--- Provided entries Enclosed Below ---

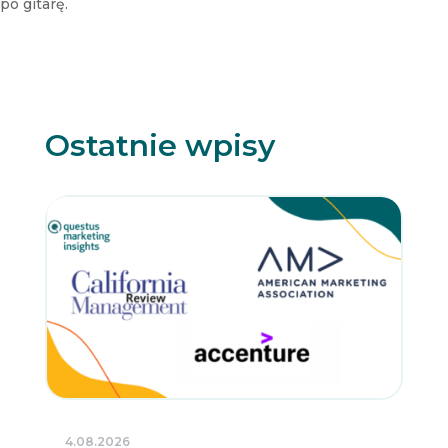
po gitarę.
Ostatnie wpisy
4.08.2026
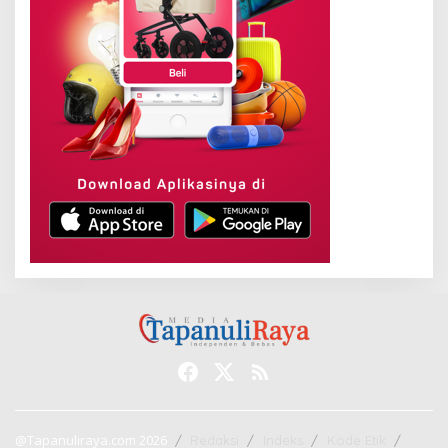
@Tapanuliraya.com 2026
Redaksi
Indeks
Kode Etik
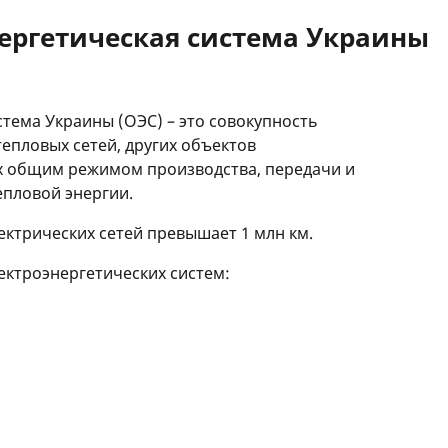
нергетическая система Украины
тема Украины (ОЭС) – это совокупность
тепловых сетей, других объектов
х общим режимом производства, передачи и
епловой энергии.
ктрических сетей превышает 1 млн км.
ектроэнергетических систем:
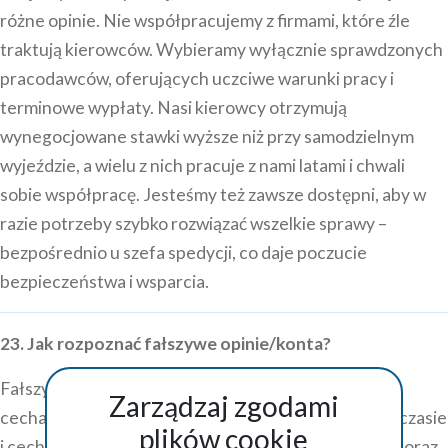
różne opinie. Nie współpracujemy z firmami, które źle
traktują kierowców. Wybieramy wyłącznie sprawdzonych
pracodawców, oferujących uczciwe warunki pracy i
terminowe wypłaty. Nasi kierowcy otrzymują
wynegocjowane stawki wyższe niż przy samodzielnym
wyjeździe, a wielu z nich pracuje z nami latami i chwali
sobie współpracę. Jesteśmy też zawsze dostępni, aby w
razie potrzeby szybko rozwiązać wszelkie sprawy –
bezpośrednio u szefa spedycji, co daje poczucie
bezpieczeństwa i wsparcia.
23. Jak rozpoznać fałszywe opinie/konta?
Fałszywe konta i opinie można rozpoznać po kilku
Zarządzaj zgodami
cechach. Często mają dodane wiele opinii w krótkim czasie
plików cookie
i cechuje je przesadna emocjonalność, ogólnikowość oraz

--- End of Enclosed Provided entries ---

In the records, rewrite the lines from the one containing "różne opinie. Nie" through the one containing "Zarządzaj zgodami", inclusive, replacing "pracodawców" with "zleceniodawców" and leaving everything else the same. Return only those lines.

**Solved problem:**
różne opinie. Nie współpracujemy z firmami, które źle
traktują kierowców. Wybieramy wyłącznie sprawdzonych
zleceniodawców, oferujących uczciwe warunki pracy i
terminowe wypłaty. Nasi kierowcy otrzymują
wynegocjowane stawki wyższe niż przy samodzielnym
wyjeździe, a wielu z nich pracuje z nami latami i chwali
sobie współpracę. Jesteśmy też zawsze dostępni, aby w
razie potrzeby szybko rozwiązać wszelkie sprawy –
bezpośrednio u szefa spedycji, co daje poczucie
bezpieczeństwa i wsparcia.
23. Jak rozpoznać fałszywe opinie/konta?
Fałszywe konta i opinie można rozpoznać po kilku
Zarządzaj zgodami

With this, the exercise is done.